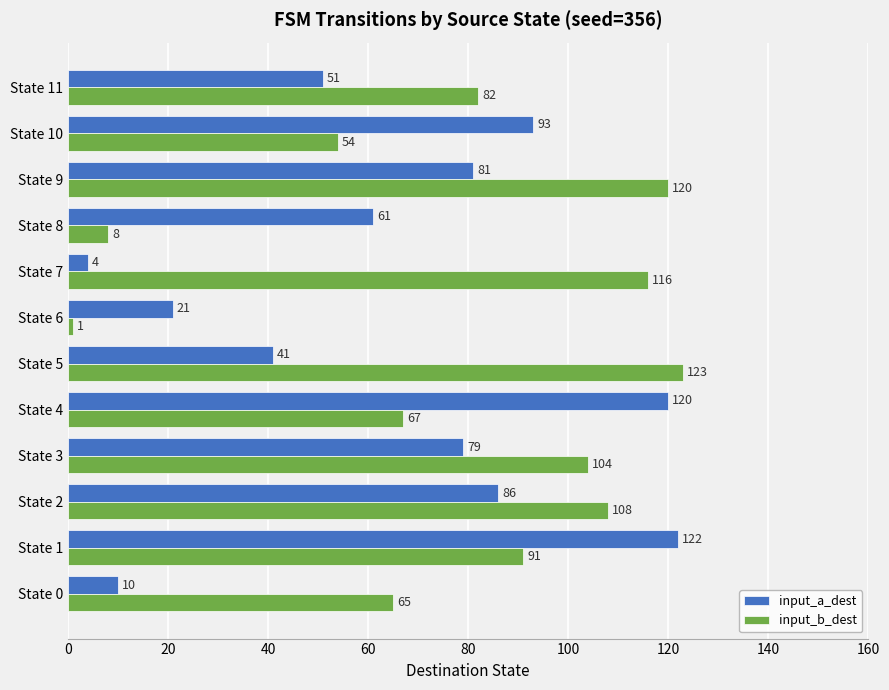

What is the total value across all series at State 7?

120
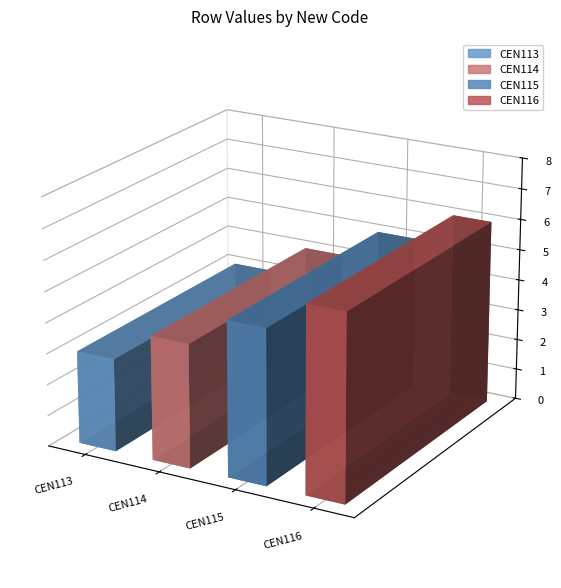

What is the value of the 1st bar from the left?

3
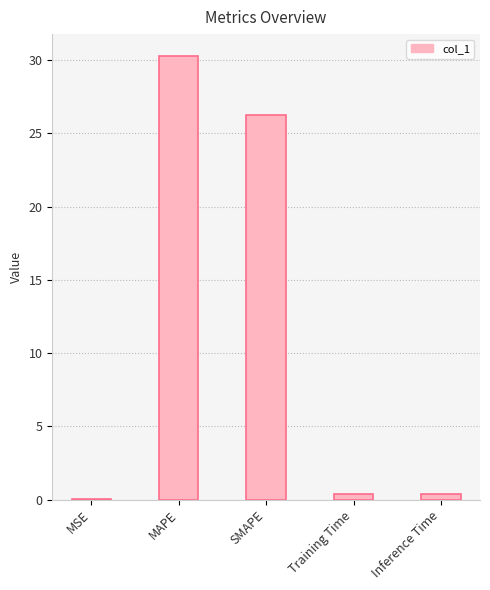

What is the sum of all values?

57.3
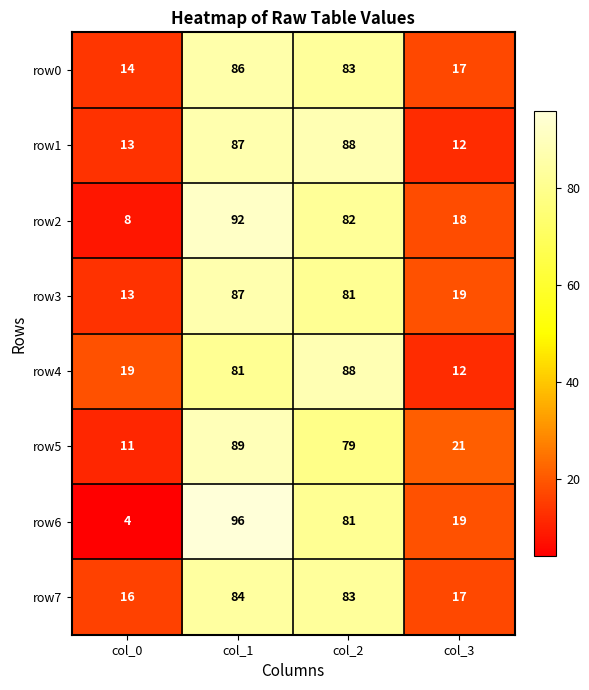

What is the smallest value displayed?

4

____

TO DO: Copy the data above word for word, leaving out the pictures.

ANSWER SECTION:
What is the total value across all series at State 7?

120

What is the value of the 1st bar from the left?

3

What is the sum of all values?

57.3

What is the smallest value displayed?

4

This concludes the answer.